«Там, среди шумного моря, вьется Андреевский стяг…» Хрестоматия военного моряка - страница 32
В 1791 году в один летний вечер, когда адмирал в кругу своего семейства кушал чай, является незнакомец и с вежливостью просит позволения списать с адмирала портрет. Портрет написан был сухими красками в несколько дней. Адмирал, вручая художнику деньги, замечает на портрете какую-то надпись и с неудовольствием говорит: «Прошу вас, милостивый государь, принять вознаграждение за труд и непременно стереть эту надпись». Художник, отказываясь от денег, отвечает: «Я совершенно вознагражден тем, что первым имел честь снять портрет с вашего высокопревосходительства. Я прислан по воле императрицы, и надпись эта ее собственного сочинения, равно как и само расположение портрета». Надпись на портрете была следующая:
ЕКАТЕРИНА
Эта надпись, в столь кратких словах так хорошо говорящая о деяниях Круза, вошла в состав его герба и читается на надгробном памятнике адмиралу в Кронштадте.
При даче Круза в Ораниенбауме находилась потешная крепость, с которой при поднятии и спуске адмиральского флага во время утренней и вечерней зари палили из пушки. Один чиновник, желая чем-нибудь повредить адмиралу во мнении императрицы, довел до ее сведения о происходящей на даче пальбе. Великая Государыня отвечала на это: «Пусть его палит, ведь он привык палить!»
(Морской сборник, 1855, № 6, с. 251–257)
А.П. Соколов. Лейтенант Ковако
Рассказ о георгиевском кавалере лейтенанте Николае Кузьмиче Ковако – это рассказ о воинском и христианском подвиге и благородстве русских моряков, мужественно разивших врага на войне и протягивавшим им дружескую руку в дни мира.
Он был молодец из всех наших молодцов того времени; у него в команде была плавучая батарея[83] и отряд канонерских лодок, которые водили ее на буксире.

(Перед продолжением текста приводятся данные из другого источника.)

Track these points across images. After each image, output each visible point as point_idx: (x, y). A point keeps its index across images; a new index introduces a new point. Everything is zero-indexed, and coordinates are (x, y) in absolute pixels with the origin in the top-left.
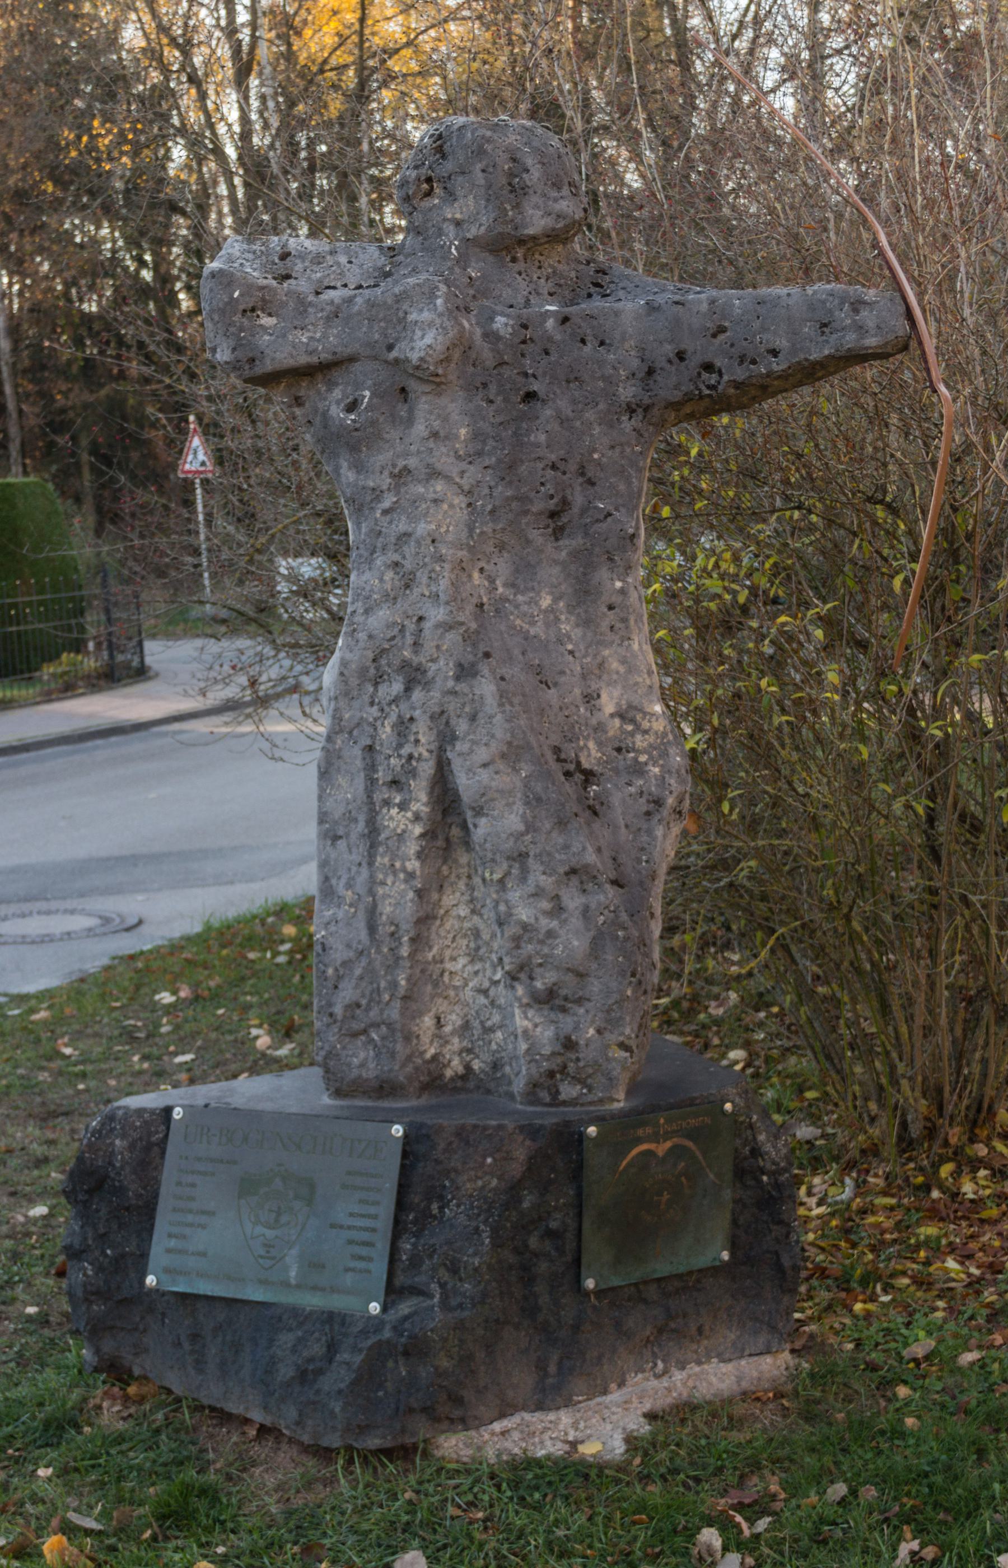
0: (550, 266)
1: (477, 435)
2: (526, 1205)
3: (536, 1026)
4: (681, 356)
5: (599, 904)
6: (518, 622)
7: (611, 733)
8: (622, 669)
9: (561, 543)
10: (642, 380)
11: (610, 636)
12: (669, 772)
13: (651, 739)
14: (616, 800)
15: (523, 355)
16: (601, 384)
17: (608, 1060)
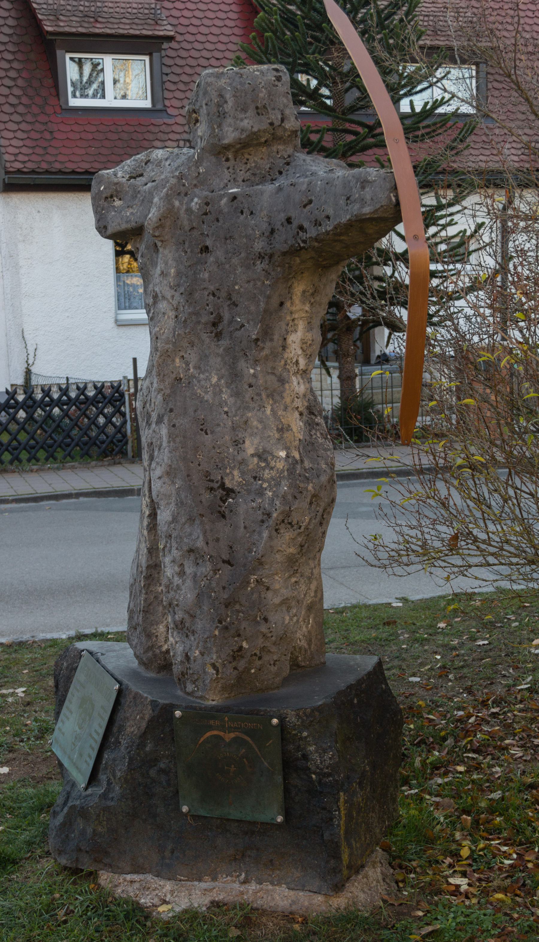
0: (255, 161)
1: (179, 274)
2: (148, 749)
3: (176, 642)
4: (289, 221)
5: (202, 573)
6: (199, 391)
7: (251, 467)
8: (260, 426)
9: (220, 343)
10: (268, 237)
11: (252, 405)
12: (277, 496)
13: (273, 473)
14: (242, 510)
15: (203, 222)
16: (245, 240)
17: (205, 672)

В 1789 году августа 13 дня наша гребная флотилия под начальством вице-адмирала принца Нассау-Зигена учинила нападение на шведский гребной флот, расположенный между островами Куцемулем и Коткой[84]; дело уже завязалось, когда Ковако со своей батареей и отрядом лодок занял позицию в проливе между двух маленьких островов. Лодки, ошвартовав батарею поперек пролива, скрылись за ней и как будто из-за гранитной скалы выдвигаясь, разили врага меткими выстрелами. В то же самое время батарея производила убийственный огонь почти во фланг шведского крыла. Шведы уже торжествовали победу на этом крыле, но не могли воспользоваться успехом, ибо батарея в это время открыла свой огонь, почему шведы принуждены были учинить перемену фронта и сосредоточить все силы своего крыла против батареи Ковако и его отряда. И огонь неприятеля был таков, что на батарее почти все люди были ранены, сбитый флаг ее отнесло в сторону неприятеля, у самого Ковако оторвало левую руку, и потому на батарее огонь приутих на минуту; на ней стали переменять прислугу и самого Ковако уговаривали сделать операцию. «Не время», – отвечал он и дозволил сделать себе перевязку, дабы остановить кровь.
Шведы, не видя на батарее флага, который нечем было заменить, предположили, что батарея сдалась, и двинули на нее несколько судов. Ковако во время перевязки зорко сторожил шведов; по его словам батарея снова открыла сильный огонь. Вскоре на островке, ближайшем к шведской флотилии, послышался звук трубы, и явился парламентер. Парламентер объявил от имени своего главнокомандующего: «Так как батарея, спустившая флаг, вновь открыла огонь, то если через минуту не замолчит и не сдастся, то будет взята на абордаж, и тогда командира повесят на флагштоке, а людей бросят в воду!»